Work request | In the forum thread about having a first baby at 50, please translate this sentence into Spanish: "I wouldn't knowingly do it, but I pass no judgement and can accept everyone's right to make their own choices."
** Document passage follows **
# First baby at 50---Really??



## Marie5656 (Jan 4, 2017)

*I am sure you have heard about Janet Jackson giving birth to her first child at age 50.  Shaking my head here, and asking WHY?  Why would anyone want to start a family whem most that age are planning to retire, or move on to just having grandkids, or a senior life.  They mentioned in the story a woman, single, who had her first baby at 49 and second at 51. SHE had said it bothers her she will be so old when they graduate, and have their own kids.  So, why do it?
To me it seems unfair to the baby, not to mention the health risks to mother and baby.  Now, I am sure Janet will have a plethora of nannies, caregivers and whatever.  
To the ladies here..would YOU do it?  What about the men here, think Mick Jaggar having his FIRST child be 40-something years older than the baby he just had.*


----------



## Stormy (Jan 4, 2017)

I wouldn't knowingly do it, but I pass no judgement and can accept everyone's right to make their own choices.  In the case of Jackson and Jagger, their kids will have much better care than many who have given birth in their 20s, maybe better loved too.


----------



## Carla (Jan 4, 2017)

Years ago, tongues would wag if the woman was over thirty! I was a grandmother younger than Janet.

I don't care what anyone else does but I know for certain, I did not have the energy to keep up with a little one. Lifestyles are different for these people, they can afford to hire help. So no, I wouldn't but if this is her first, she may not know what she's in for energy wise.


----------



## jujube (Jan 4, 2017)

I'm glad I had my one-and-only child young, thus was able to be a young grandmother and now a not-so-old great-grandmother.  

Of course, like others have said, it's a big difference between being able to afford day-and-night nannies and baby nurses and having to handle a newborn on your own at an advanced age.  I mean, how would you have enjoyed trying to get a slacker 25-year-old who's been living in your basement playing video games since graduating from college OUT of your house in time to welcome one that you're going to have to evict in another 25 years?

They don't tend to publicize it, but I assume some of these ladies that the medical profession refer to as "elderly primiparas" or "elderly primigravidas" are using donated eggs.   I'm pretty sure than my eggs at 50 would have already given up the ghost and retired to a senior citizen retirement ovary community in Arizona by then.
** End of Document passage **
** Material supplied follows **
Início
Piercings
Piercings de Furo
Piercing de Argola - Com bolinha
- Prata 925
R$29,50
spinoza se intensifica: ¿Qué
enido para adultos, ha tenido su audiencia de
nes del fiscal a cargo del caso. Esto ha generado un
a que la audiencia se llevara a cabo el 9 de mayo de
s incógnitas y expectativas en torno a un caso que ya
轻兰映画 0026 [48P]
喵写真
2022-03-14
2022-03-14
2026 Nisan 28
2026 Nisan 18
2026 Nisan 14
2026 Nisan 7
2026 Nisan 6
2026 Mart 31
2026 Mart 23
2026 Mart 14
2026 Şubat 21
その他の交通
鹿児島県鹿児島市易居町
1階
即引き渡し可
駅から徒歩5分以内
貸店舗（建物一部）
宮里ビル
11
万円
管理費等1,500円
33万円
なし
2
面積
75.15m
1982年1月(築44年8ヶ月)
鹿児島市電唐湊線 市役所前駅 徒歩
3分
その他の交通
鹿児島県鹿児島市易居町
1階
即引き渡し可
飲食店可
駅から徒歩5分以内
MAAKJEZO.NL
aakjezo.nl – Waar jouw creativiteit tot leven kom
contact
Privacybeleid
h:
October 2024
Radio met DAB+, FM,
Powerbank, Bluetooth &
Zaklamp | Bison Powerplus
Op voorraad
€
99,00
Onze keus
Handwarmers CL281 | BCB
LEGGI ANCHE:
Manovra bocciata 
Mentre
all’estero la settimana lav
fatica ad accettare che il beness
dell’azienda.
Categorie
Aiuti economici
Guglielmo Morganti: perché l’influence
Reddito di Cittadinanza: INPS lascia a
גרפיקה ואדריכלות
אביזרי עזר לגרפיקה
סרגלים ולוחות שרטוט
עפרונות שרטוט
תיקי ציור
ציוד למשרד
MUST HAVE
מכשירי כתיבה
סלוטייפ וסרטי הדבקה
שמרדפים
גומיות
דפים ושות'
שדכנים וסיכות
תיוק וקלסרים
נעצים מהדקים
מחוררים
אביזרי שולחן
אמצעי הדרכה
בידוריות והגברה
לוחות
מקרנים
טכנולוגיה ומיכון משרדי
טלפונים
** End of Material supplied **
Answer space | No lo haría a sabiendas, pero no juzgo a nadie y puedo aceptar el derecho de cada persona a tomar sus propias decisiones.